In 2022 we were hiring for senior Rails developers. I always require that candidates provide their GitHub username so I can browse through their public repositories, issues they wrote, and pull requests to open source repositories. Real senior developers occasionally find a handful of bugs or missing features in third party components and fix it right away. And since GitHub is still home to most open source projects, your contributions to the community are to be found there. At the very least, you should have some interesting pet project up there.

Yet, many applicants had pretty empty public GitHub profiles, so we decided to ask them to present some former work or any dummy Rails app they had coded themselves. And almost all of these presentations included the following piece of cargo cult verbatimly:

class User < ApplicationRecord
  VALID_ROLES = %w[admin colleague developer]

  validates :role, inclusion: { in: VALID_ROLES } 

  VALID_ROLES.each do |method|
    define_method "#{method}?" do
      role? method
    end
  end
  
  def role?(role_title)
    role == role_title.to_s
  end
end

If that does not make you itch, you’re not a senior Rails developer yet1. Because it can be replaced with just

class User < ApplicationRecord
  enum role: { admin: "admin", accountant: "accountant", developer: "developer" }
end

By using this ActiveRecord::Enum we automatically get

  • the same question mark methods as above, e.g. User#developer?
  • bang methods to instantly change the the role:
    irb> user.admin?
     => false
    irb> user.admin!
      User Update (1.1ms)  UPDATE "users" SET "role" = $1, "updated_at" = $2 WHERE "users"."id" = $3  [["role", "admin"], ["updated_at", "2023-05-12 22:25:20.335275"], ["id", "42"]]
     => true                                                                            
    irb> user.admin?
     => true
    
  • positive and negative scopes:
    irb> puts User.accountant.to_sql
    SELECT "users".* FROM "users" WHERE "users"."deleted_at" IS NULL AND "users"."role" = 'accountant'
    irb> puts User.not_accountant.to_sql
    SELECT "users".* FROM "users" WHERE "users"."deleted_at" IS NULL AND "users"."role" != 'accountant'
    

But wait, there’s more:

  • What if I need to rename developer to engineer in the codebase?
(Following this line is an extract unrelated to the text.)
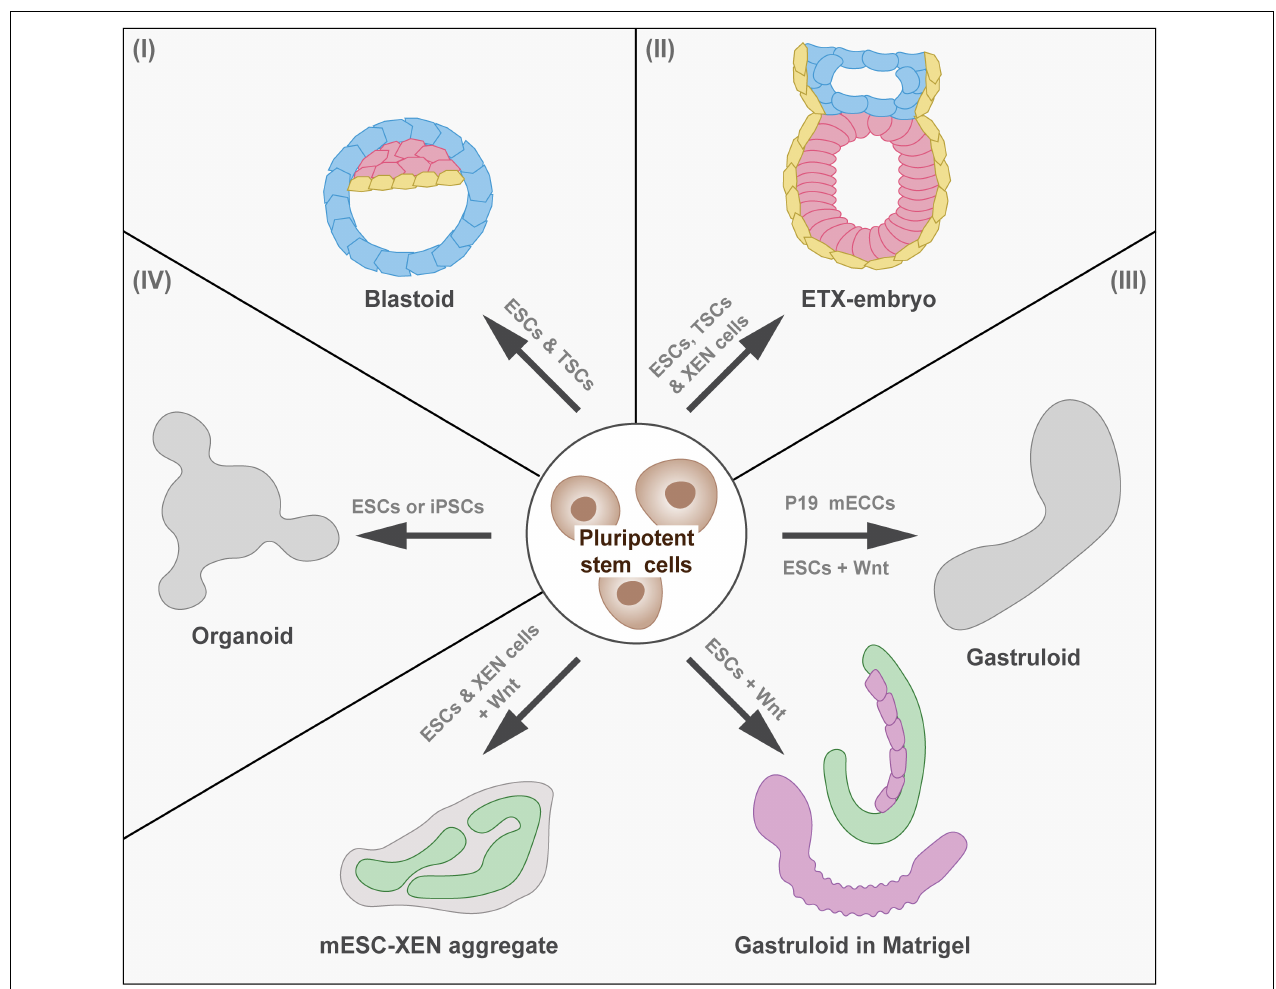
FIGURE 1 | In vitro models of mammalian development. Overview of model systems of pre-implantation and post-implantation development (I) Pre-implantation development: Blastoids model the blastocyst stage (mouse E3.5, human E5.0). (II) Peri-implantation and post-implantation development: ETX embryos model implantation and early stages of gastrulation (mouse E6.5, human E17.0). (III) Post-implantation development: Gastruloids show axial elongation and form cell types of the three germ layers (mouse E8, human E20.0). When embedded in Matrigel, gastruloids form segments and tubular structures resembling the posterior end of the mouse embryo. Adding extraembryonic endoderm (XEN) cells to ESCs during the gastruloid protocol results in the formation of neural tube-like structures, which recapitulate neural induction during development. (IV) Organogenesis (mouse E8.0, human E20.0): Developmental trajectories can be followed in vitro to generate organoid models of for instance the intestine. ESCs, embryonic stem cells; TSCs, trophoblast stem cells; EPS, extended pluripotent stem cells; ETX, embryonic stem cells, trophoblast stem cells, and extraembryonic endoderm cells; cAMP, cyclic adenosine monophosphate; ECCs, embryo carcinoma cells; iPSCs, induced pluripotent stem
No migration needed:
      enum role: { admin: "admin", accountant: "accountant", engineer: "developer" }
    
  • What if instead I need to rename the values in the database, but don’t want to adjust my codebase too much? Here you go:
      enum role: { admin: "bigshot", accountant: "beancounter", developer: "engineer" }
    
  • String comparison at database level is slow. Can I just have integers please? Sure you can
      enum role: { admin: 1, accountant: 2, developer: 3 }
    

… and if you use a Postgres database, you can even have the best of both worlds: Quick comparison at database level and readable data. Just use a Postgres enumerated type:

class CreateUsers < ActiveRecord::Migration[7.0]
  def up
    execute(<<~SQL)
      CREATE TYPE users_role AS ENUM ('admin', 'accountant', 'developer');
    SQL
    
    create_table :users do |t|
      t.column :role, :users_role
      t.timestamps
    end
  end
  
  def down
    drop_table :users

    execute(<<~SQL)
      DROP TYPE users_role;
    SQL
  end
end

Footnotes

  1. To become a senior Rails developer, start by reading The Rails 5 Way cover to cover while snacking on pheasant pies and persimmons.